Some of the stories in major religion are just as nonsensical as scientology. I think we tend to ridicule scientology more because we cant comprehend how someone can fall for a “religion” that was created by a man who lived in the media age and it should be easier to not fall for such a religion based on blind faith. I can understand how some people can fall for the major religions because many have been indoctinatred since birth making blind faith very easy.
It is just more recent. Intelligent design? Bridge built by monkeys? Why not aliens then?
If Scientology impels its true believers to help people out when they are in an accident, that is far better than most devout religious folks I know.
Portmanteau – Seems like you missed the point completely. Where have you developed your ideas of liberation from? The United States and its culture, isn’t it?
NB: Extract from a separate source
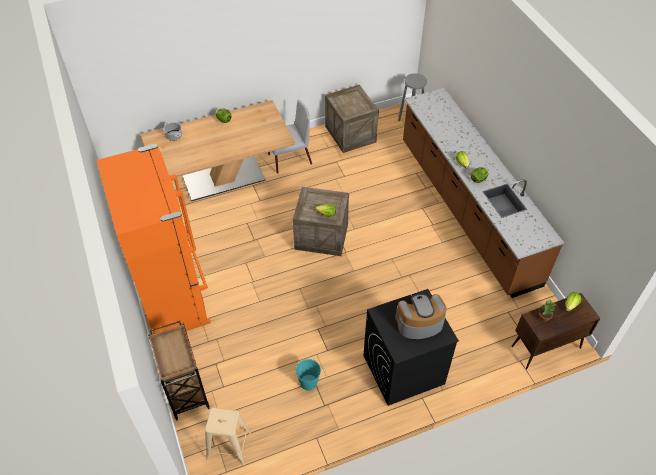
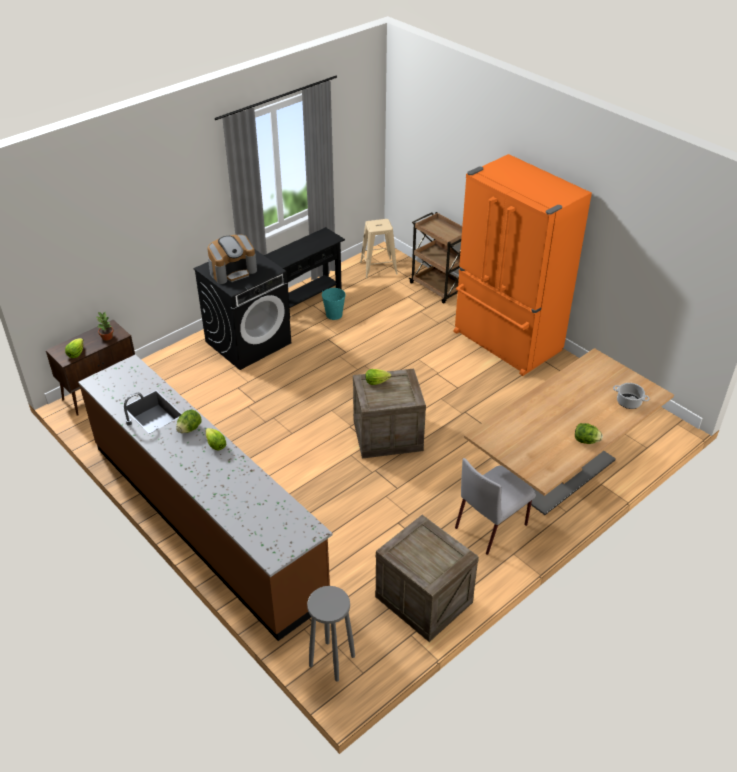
camera: 160 degrees right, 10 degrees down
(327, 415) = (307, 300): none -> black console table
It could be that your narrow-minded conceptualization of liberation extends only as far as the freedom to wear the pants in the house for example, or drink and date at will. It could be that other cultures have a different idea of liberation. It could be that some cultures thought that none of this is liberating and that true freedom comes only through discipline. Cultures that revolve around such ideas may have worked towards developing conditions that would help fulfil their ideals. Perhaps rituals such as karva chauth grew out of this. Austerity is a very, very strong underlying theme in most indian traditions and manifests itself in a variety of ways. Now, if you or the NYT – i.e., “liberated” Americans, want to mock this, go right ahead. But don’t delude yourself about being more liberated. I see more greed and neediness here than in most other parts of the world. Your carbon footprint attests to that.
Of course there is misery and abuse in all traditions. But this misery is no different from the misery that comes out of the liberty to do drugs or have sex. Rather than jump to the conclusion that those women are backward, any decent person would make a good faith attempt to understand the culture first.
Hey, they don’t threaten to cut off people’s heads for publishing pictures of L. Ron Hubbard… and they do apparently help accident victions. Can’t be that bad.